- Extracted information -
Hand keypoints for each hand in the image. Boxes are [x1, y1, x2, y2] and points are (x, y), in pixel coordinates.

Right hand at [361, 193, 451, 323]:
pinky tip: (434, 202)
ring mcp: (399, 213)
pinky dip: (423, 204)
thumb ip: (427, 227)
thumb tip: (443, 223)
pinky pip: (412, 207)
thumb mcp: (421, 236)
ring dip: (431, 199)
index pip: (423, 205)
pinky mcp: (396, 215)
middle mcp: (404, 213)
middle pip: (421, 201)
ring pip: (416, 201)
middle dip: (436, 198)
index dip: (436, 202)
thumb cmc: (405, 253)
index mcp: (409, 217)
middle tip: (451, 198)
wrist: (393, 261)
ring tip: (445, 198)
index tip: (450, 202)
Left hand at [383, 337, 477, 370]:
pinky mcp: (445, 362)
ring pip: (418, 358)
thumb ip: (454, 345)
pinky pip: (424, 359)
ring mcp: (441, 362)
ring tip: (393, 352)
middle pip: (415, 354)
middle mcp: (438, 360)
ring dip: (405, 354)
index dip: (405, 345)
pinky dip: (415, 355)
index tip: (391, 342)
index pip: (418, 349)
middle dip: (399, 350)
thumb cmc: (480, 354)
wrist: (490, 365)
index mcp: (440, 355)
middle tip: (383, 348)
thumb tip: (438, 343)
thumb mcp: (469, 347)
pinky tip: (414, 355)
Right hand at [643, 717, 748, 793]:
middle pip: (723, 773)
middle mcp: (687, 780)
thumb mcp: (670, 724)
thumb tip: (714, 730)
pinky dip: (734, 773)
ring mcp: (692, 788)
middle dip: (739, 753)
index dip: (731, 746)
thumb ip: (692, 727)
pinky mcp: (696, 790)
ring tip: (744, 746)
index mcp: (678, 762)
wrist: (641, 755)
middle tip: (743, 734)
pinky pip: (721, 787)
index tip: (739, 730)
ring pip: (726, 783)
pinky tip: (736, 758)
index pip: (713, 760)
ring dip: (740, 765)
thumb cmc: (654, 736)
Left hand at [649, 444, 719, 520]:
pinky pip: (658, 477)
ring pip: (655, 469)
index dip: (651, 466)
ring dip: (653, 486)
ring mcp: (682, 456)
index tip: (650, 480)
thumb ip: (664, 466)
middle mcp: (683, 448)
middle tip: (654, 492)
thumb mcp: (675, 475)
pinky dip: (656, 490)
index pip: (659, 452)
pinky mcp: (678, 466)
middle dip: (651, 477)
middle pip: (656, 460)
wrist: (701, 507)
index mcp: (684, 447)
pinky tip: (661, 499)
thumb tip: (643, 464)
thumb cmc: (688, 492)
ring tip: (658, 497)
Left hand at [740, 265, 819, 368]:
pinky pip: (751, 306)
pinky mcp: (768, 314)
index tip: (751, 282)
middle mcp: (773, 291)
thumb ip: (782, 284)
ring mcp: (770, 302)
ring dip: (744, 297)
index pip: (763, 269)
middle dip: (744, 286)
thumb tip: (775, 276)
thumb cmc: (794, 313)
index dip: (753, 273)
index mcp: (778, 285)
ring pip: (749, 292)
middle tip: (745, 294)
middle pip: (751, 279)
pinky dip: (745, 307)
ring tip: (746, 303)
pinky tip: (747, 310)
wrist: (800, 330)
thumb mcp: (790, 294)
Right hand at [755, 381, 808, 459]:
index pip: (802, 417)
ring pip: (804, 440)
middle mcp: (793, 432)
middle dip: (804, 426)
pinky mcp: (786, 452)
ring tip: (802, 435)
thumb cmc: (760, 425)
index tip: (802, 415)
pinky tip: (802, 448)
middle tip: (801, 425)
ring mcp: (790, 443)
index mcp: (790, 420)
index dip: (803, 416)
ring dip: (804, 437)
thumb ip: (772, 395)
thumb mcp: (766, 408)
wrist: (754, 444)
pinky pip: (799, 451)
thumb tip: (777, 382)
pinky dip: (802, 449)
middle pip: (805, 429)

- What to produce -
Set down, unchanged, only those lines above that fall between the line with "wrist: (490, 365)" and the line with "ring pip: (655, 469)", the two end lines included.

- Result below -
wrist: (490, 365)
index mcp: (440, 355)
middle tip: (383, 348)
thumb tip: (438, 343)
thumb mcp: (469, 347)
pinky tip: (414, 355)
Right hand at [643, 717, 748, 793]:
middle pip: (723, 773)
middle mcp: (687, 780)
thumb mcp: (670, 724)
thumb tip: (714, 730)
pinky dip: (734, 773)
ring mcp: (692, 788)
middle dip: (739, 753)
index dip: (731, 746)
thumb ip: (692, 727)
pinky mcp: (696, 790)
ring tip: (744, 746)
index mcp: (678, 762)
wrist: (641, 755)
middle tip: (743, 734)
pinky pip: (721, 787)
index tip: (739, 730)
ring pip: (726, 783)
pinky tip: (736, 758)
index pip: (713, 760)
ring dip: (740, 765)
thumb cmc: (654, 736)
Left hand at [649, 444, 719, 520]:
pinky pip: (658, 477)
ring pip: (655, 469)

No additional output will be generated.